# 1/3 Life Crisis



## Eireog007 (10 Aug 2018)

Hi guys, as it’s my 32nd birthday today I’m having what I’m hoping adds up to being a 1/3 life crisis here. Looking for some general advice/information really. I apologise for what will probably be a long rambling message

The background on myself is a 32 year old recently married engineer moved back from Australia late last year and in a new job about 4 months now. As all the more pressing details of moving home, finding a job, getting married and finding a place to live and buying a car are finally sorted I’m starting to look into my financial planning. 

Basically I’m a pension novice as when I was in Australia it was mandatory to have a superannuation fund of 9% of your salary which the company provided and I never really paid too much attention to. Those separate funds which I’m working to consolidate are untouchable until I reach retirement age but are around €35,000 area when changed from dollars. As of yet I haven’t set up a pension plan here and the calculators online are throwing up very different numbers to my (probably completely wrong) excel calculations.

 As My wife and I are currently on €90,000 our max tax incentivised yearly input is €18,000 which we can just about swing. When I run the numbers of that until I am say 62 assuming a 4.5% interest I come up with €1,165,500 which if we took €40,000 a year would get me to 92 but when I run said numbers online they feed me back annual pension amounts of below €15,000. All this is with me ignoring the state pension as I have no clue what it will be or if it will still be a thing in 40 years time. 

I guess the whole thing has me completely spun around. Simple questions like is ourprojected annual pension amount a % of our net or gross salary? Same with the % of our salary we are supposed to be contributing. Any help would be greatly appreciated and I’m sure I’ll have more questions when you answer my basic initial ones.


----------



## T McGibney (10 Aug 2018)

Welcome to AAM. Unfortunately I found your post hard to read. You should get more and better-quality feedback if you rephrase it using shorter and more concise sentences and less jargon.


----------



## Steven Barrett (10 Aug 2018)

Don't forget that €40,000 in 30 years time will not be worth the same as €40,000 today. With an inflation rate of 2% per annum, €40,000 a year would be the equivalent of €22,000 a year today. 

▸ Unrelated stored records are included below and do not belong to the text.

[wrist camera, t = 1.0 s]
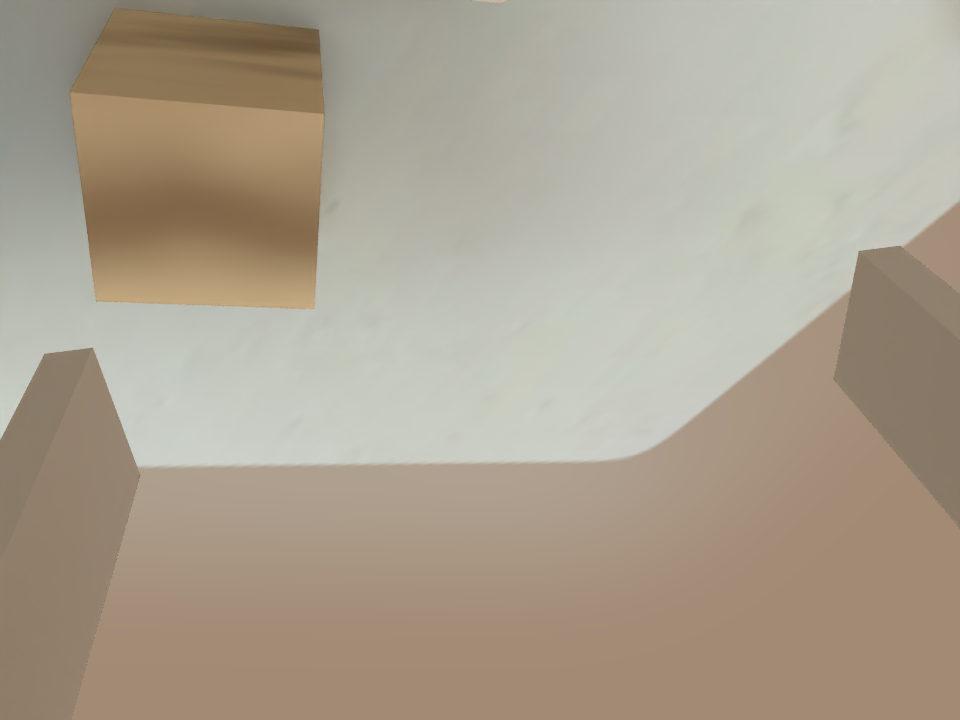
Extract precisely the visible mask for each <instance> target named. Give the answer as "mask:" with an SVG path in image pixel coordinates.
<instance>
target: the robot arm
mask: <svg viewBox="0 0 960 720" xmlns="http://www.w3.org/2000/svg"><path fill="white" fill-rule="evenodd" d="M834 381H835V382H836V383H837V384H838V385H839V386H840V388H841V389H842V390H843V391H844V392H845V393H846V395H847V396H848V397H849V398H850V399H851V400H852V402H853V403H854V404H855V405H856V406H857V408H858V409H859V410H860V411H861V412H862V414H863V415H864V416H865V417H866V418H867V419H868V421H869V422H870V423H871V424H872V425H873V427H874V428H875V429H876V430H877V431H878V432H879V434H880V435H881V436H882V437H883V438H884V439H885V441H886V442H887V443H888V444H889V445H890V447H891V448H892V449H893V450H894V451H895V452H896V454H897V455H898V456H899V457H900V458H901V459H902V461H903V462H904V463H905V464H906V465H907V467H908V468H909V469H910V470H911V471H912V472H913V474H914V475H915V476H916V477H917V478H918V480H919V481H920V482H921V483H922V484H923V485H924V487H925V488H926V489H927V490H928V491H929V492H930V493H931V495H932V496H933V497H934V498H935V500H936V501H937V502H938V503H939V504H940V505H941V507H942V508H943V509H944V510H945V511H946V513H947V514H948V515H949V516H950V517H951V518H952V519H953V521H954V522H955V523H956V524H957V525H958V527H959V528H960V293H958V292H957V291H956V290H955V289H953V288H952V287H951V286H950V285H948V284H947V283H946V282H945V281H943V280H942V279H941V278H940V277H939V276H937V275H936V274H935V273H934V272H932V271H931V270H930V269H929V268H927V267H926V266H925V265H923V264H922V263H921V262H920V261H919V260H917V259H916V258H914V256H912V255H911V254H910V253H909V252H907V251H906V250H905V249H904V248H902V247H901V246H895V247H887V248H879V249H871V250H863V251H859V253H858V258H857V263H856V268H855V273H854V278H853V284H852V289H851V294H850V299H849V304H848V309H847V314H846V319H845V324H844V329H843V334H842V339H841V344H840V349H839V355H838V360H837V365H836V370H835V375H834ZM139 478H140V474H139V471H138V468H137V465H136V463H135V460H134V457H133V455H132V452H131V449H130V447H129V444H128V441H127V439H126V436H125V433H124V430H123V428H122V425H121V422H120V420H119V417H118V414H117V412H116V409H115V406H114V404H113V401H112V398H111V395H110V393H109V390H108V387H107V385H106V382H105V379H104V377H103V374H102V371H101V369H100V366H99V363H98V360H97V358H96V355H95V352H94V350H93V348H88V349H80V350H72V351H64V352H56V353H48V354H44V356H43V358H42V360H41V362H40V364H39V366H38V368H37V370H36V372H35V374H34V376H33V378H32V380H31V381H30V383H29V385H28V387H27V389H26V391H25V393H24V395H23V397H22V399H21V401H20V403H19V405H18V407H17V409H16V411H15V413H14V415H13V417H12V419H11V420H10V422H9V424H8V426H7V428H6V430H5V432H4V434H3V436H2V438H1V440H0V720H71V719H72V716H73V712H74V709H75V705H76V702H77V698H78V695H79V691H80V687H81V684H82V680H83V677H84V673H85V670H86V666H87V663H88V659H89V655H90V652H91V648H92V645H93V641H94V638H95V634H96V631H97V627H98V624H99V620H100V616H101V613H102V609H103V606H104V602H105V599H106V595H107V592H108V588H109V585H110V581H111V578H112V574H113V570H114V567H115V563H116V560H117V556H118V553H119V549H120V546H121V542H122V539H123V535H124V531H125V527H126V524H127V521H128V517H129V513H130V510H131V507H132V503H133V500H134V496H135V492H136V489H137V485H138V482H139Z"/></svg>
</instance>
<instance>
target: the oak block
mask: <svg viewBox="0 0 960 720" xmlns="http://www.w3.org/2000/svg"><path fill="white" fill-rule="evenodd" d="M70 99H71V107H72V115H73V123H74V131H75V139H76V146H77V154H78V162H79V170H80V178H81V186H82V194H83V202H84V210H85V218H86V226H87V234H88V242H89V250H90V258H91V266H92V274H93V282H94V289H95V297H96V301H102V302H130V303H158V304H186V305H213V306H241V307H269V308H297V309H314V303H315V284H316V265H317V246H318V226H319V207H320V188H321V169H322V149H323V130H324V102H323V87H322V72H321V57H320V42H319V30H314V29H305V28H296V27H287V26H277V25H268V24H259V23H249V22H240V21H231V20H222V19H212V18H203V17H194V16H184V15H175V14H166V13H156V12H147V11H138V10H129V9H119V8H115V10H114V12H113V13H112V15H111V17H110V19H109V21H108V23H107V24H106V26H105V28H104V30H103V32H102V34H101V36H100V37H99V39H98V41H97V43H96V45H95V47H94V48H93V50H92V52H91V54H90V56H89V58H88V59H87V61H86V63H85V65H84V67H83V69H82V70H81V72H80V74H79V76H78V78H77V80H76V81H75V83H74V85H73V87H72V89H71V91H70Z"/></svg>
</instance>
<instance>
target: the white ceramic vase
mask: <svg viewBox="0 0 960 720" xmlns="http://www.w3.org/2000/svg"><path fill="white" fill-rule="evenodd" d="M474 1H483V2H492V3H503V2H506V1H509V0H474Z"/></svg>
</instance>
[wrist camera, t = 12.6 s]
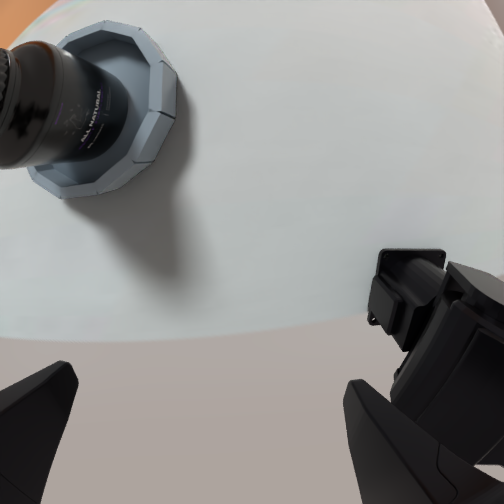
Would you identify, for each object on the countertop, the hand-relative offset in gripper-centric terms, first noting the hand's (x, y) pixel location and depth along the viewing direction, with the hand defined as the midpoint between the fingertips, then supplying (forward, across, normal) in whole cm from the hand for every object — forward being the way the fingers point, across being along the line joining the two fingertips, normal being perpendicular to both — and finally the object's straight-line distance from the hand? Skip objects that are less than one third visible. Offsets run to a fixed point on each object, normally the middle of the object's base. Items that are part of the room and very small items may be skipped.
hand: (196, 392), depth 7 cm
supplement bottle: (+12, +10, -10) cm, 19 cm away
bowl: (+13, +10, -11) cm, 20 cm away
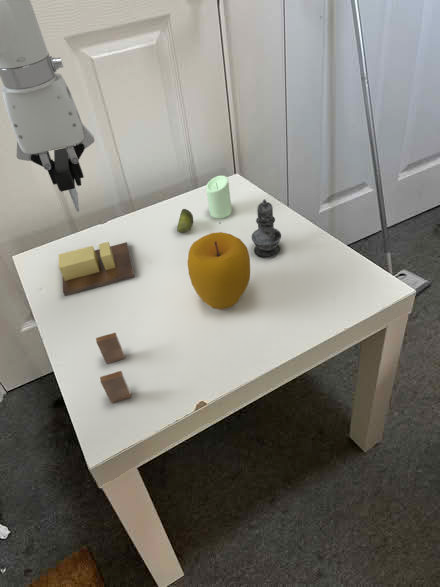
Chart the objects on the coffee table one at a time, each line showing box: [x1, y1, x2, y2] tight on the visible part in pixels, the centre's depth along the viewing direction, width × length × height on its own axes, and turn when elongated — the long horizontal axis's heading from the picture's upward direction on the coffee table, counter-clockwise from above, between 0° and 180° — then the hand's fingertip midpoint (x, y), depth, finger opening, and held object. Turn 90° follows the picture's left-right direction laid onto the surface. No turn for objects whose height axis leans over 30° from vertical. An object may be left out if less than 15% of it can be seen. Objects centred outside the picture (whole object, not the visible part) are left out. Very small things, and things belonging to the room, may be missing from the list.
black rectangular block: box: [53, 147, 80, 213], centre depth 79 cm, size 2×10×8 cm, turn 16°
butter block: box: [58, 245, 100, 281], centre depth 92 cm, size 7×4×4 cm, turn 106°
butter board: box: [61, 241, 136, 297], centre depth 94 cm, size 14×11×1 cm
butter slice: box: [98, 241, 115, 270], centre depth 93 cm, size 2×4×4 cm, turn 16°
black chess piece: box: [251, 199, 282, 260], centre depth 89 cm, size 6×6×12 cm
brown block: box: [95, 332, 132, 404], centre depth 72 cm, size 3×9×6 cm, turn 16°
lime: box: [176, 208, 194, 233], centre depth 99 cm, size 4×5×5 cm
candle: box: [205, 175, 233, 219], centre depth 101 cm, size 5×5×8 cm
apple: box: [187, 231, 251, 310], centre depth 80 cm, size 11×11×13 cm
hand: (70, 183), depth 79 cm, fingers closed on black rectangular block, 2 cm apart
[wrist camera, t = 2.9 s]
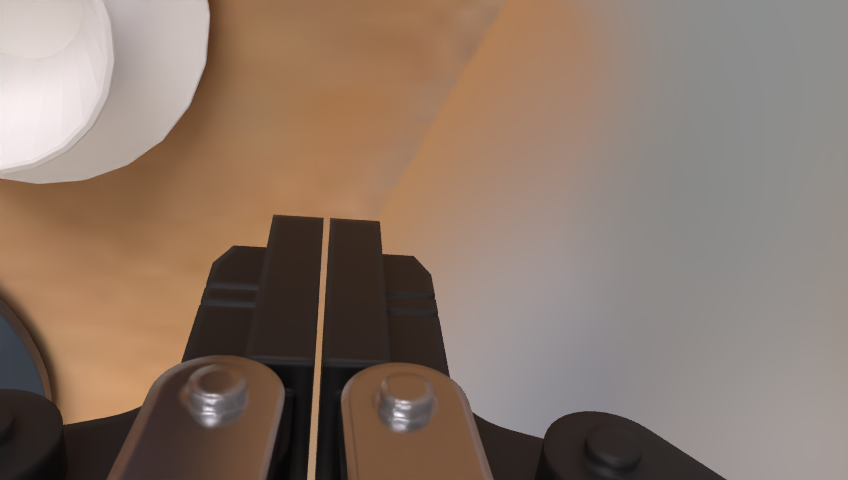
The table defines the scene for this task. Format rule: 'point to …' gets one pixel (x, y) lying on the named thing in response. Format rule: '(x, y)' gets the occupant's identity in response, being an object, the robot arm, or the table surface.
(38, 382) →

Not 100% sure where the online calculator amounts come from but you need to read the assumptions to see what percentages are used. They all use assumptions agreed with the Society of Actuaries and you can find the assumed returns are lower than expected or they may deduct higher charges than you will actually pay. 


Steven
www.bluewaterfp.ie


----------



## Ceist Beag (10 Aug 2018)

Just one point, most people I know who worked in Australia for a period got their superannuation fund returned to them when they came back to Ireland. Have you checked if you are eligible to have this returned rather than being unable to touch it until retirement age? These would have been people on a 1 year visa to Australia so maybe that is why they could get it back but just mentioning it in case it is relevant to you.


----------



## Eireog007 (10 Aug 2018)

T McGibney said:


> Welcome to AAM. Unfortunately I found your post hard to read. You should get more and better-quality feedback if you rephrase it using shorter and more concise sentences and less jargon.



Hey T McGibney, yeah sorry I hadn’t really planned out the message in my head which is why it probably seems a little garbled. I’ll try boil down to my key points and questions.

Basically my wife and I have recently moved back from Australia and are going to be setting up our pension plans, I’m 32 and she is 30. We already have existing funds in Australia that we are consolidating as they were individual funds from each job we had over our time in Australia and add up to about €35,000 but cannot be removed until we retire.

The questions I had about whether it’s our gross or net income that we need to use for our pension contributions and our projected annual pension amounts are due to the fact the the numbers I calculated in a basic excel sheet are coming out extremely different to any of the online pension calculators, which have us on a very low annual pension. This is despite putting in the max amount each year that qualifies for tax relief.


----------



## T McGibney (10 Aug 2018)

For tax relief purposes, the age-related eligible contribution limits are based on gross income..

Pay no heed to projected pension calculators. They are merely illustrative and have no predictive value whatsoever.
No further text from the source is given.